= Credit freeze =

Voluntary lockdown of personal financial data

A credit freeze (also known as a security freeze) allows an individual to control how a consumer reporting agency (also known as a credit bureau such as Equifax, Experian, TransUnion, and Innovis) is able to sell personal financial identity data. The credit freeze locks the data at the consumer reporting agency until the individual gives permission for the release of the data.

Typically, consumer reporting agencies only develop such a feature when prompted to by legislation. In Canada, this has led to TransUnion and Equifax not offering any form of credit freeze (instead directing consumers to their paid identity monitoring services, which have been described as 'ineffective'), until the passage of Quebec's Bill 53, the Credit Assessment Agents Act.

Lifting a credit freeze requires a PIN. However, in September 2017, a security vulnerability in this system was identified: the PIN is in many cases guessable, and difficult or impossible to reset. Freezing one's credit will not prevent the credit score from changing. Existing companies with access to one's credit profile can still report positive and negative feedback on a credit profile, meaning if the credit profile is frozen, one's credit can still go up or down.

==Canada==
The first jurisdiction in Canada to legislatively provide for credit freezes was Quebec, with the passage of Bill 53 (the Credit Assessment Agents Act). Starting in February 2023, Quebec residents can place a freeze. In February 2021, Ontario began considering changes to its Consumer Reporting Act that would provide for security freezes, and amended it in December 2023 via the Better for Consumers, Better for Businesses Act. The provisions for security freezes were brought into effect on July 1, 2026, and timeliness requirements for lifting a freeze will come into effect on July 1, 2027.

In October 2025, British Columbia passed Bill 28 (the Business Practices and Consumer Protection Amendment Act (No. 2)), which will mandate credit freezes upon coming into effect in August 2027.

==United States==
All 50 states and the District of Columbia have a credit freeze law, the last state to pass such a law being Michigan in 2018.

The first state to pass a credit freeze law was California, with SB 1386 sponsored by Debra Bowen in 2002, effective 2003. In late 2007, all three of the major credit bureaus (following TransUnion's lead) announced that they would let consumers freeze their credit reports, regardless of the state of residency. State laws still apply, however, in instances where the cost or other details of the freeze are more favorable than they are under the industry-sponsored alternative.

Credit freezes are frequently viewed as the most effective way to prevent financial identity theft. Each year in the United States, approximately 15 percent of all cases of identity theft are cases of new account origination identity theft, according to the Federal Trade Commission.
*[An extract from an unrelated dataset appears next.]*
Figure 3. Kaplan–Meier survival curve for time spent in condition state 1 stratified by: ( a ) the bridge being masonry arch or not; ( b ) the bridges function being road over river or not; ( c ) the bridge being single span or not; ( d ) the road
This form of identity theft occurs when a criminal opens credit in another individual's name. In the credit origination process, access to a credit report is critical for a lender to make a risk assessment. Because a credit freeze effectively stops any access to the credit report, it places a block in the process of issuing credit. Individuals who freeze their credit reports must therefore unfreeze their reports before they wish to apply for credit themselves. However, these can be avoided with proper preplanning. With proper documentation, most individuals should be able to unfreeze your credit scores with all three bureaus within 15 to 20 minutes. Generally, electronic unfreezing process takes effect immediately.

A credit freeze can also be placed on the credit file with The National Consumer Telecom & Utilities Exchange (NCTUE) in order to limit fraud through a bad actor creating a utilities account in some else's name.
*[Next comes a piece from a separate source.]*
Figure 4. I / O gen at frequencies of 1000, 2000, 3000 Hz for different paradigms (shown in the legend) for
===Federal preemption of state laws===
In 2018, the Economic Growth, Regulatory Relief, and Consumer Protection Act amended the Fair Credit Reporting Act to establish federal requirements for security freezes, including a requirement that nationwide consumer reporting agencies provide them free of charge. The provisions took effect on September 21, 2018, after which nationwide consumer reporting agencies could no longer charge consumers to place, temporarily lift, or remove a security freeze.

For requests to place a security freeze, nationwide consumer reporting agencies generally must place the freeze within one business day if the request is made by toll-free telephone or secure electronic means, or within three business days if the request is made by mail. A request to remove or temporarily lift a freeze generally must be completed within one hour if made by toll-free telephone or secure electronic means, or within three business days if made by mail.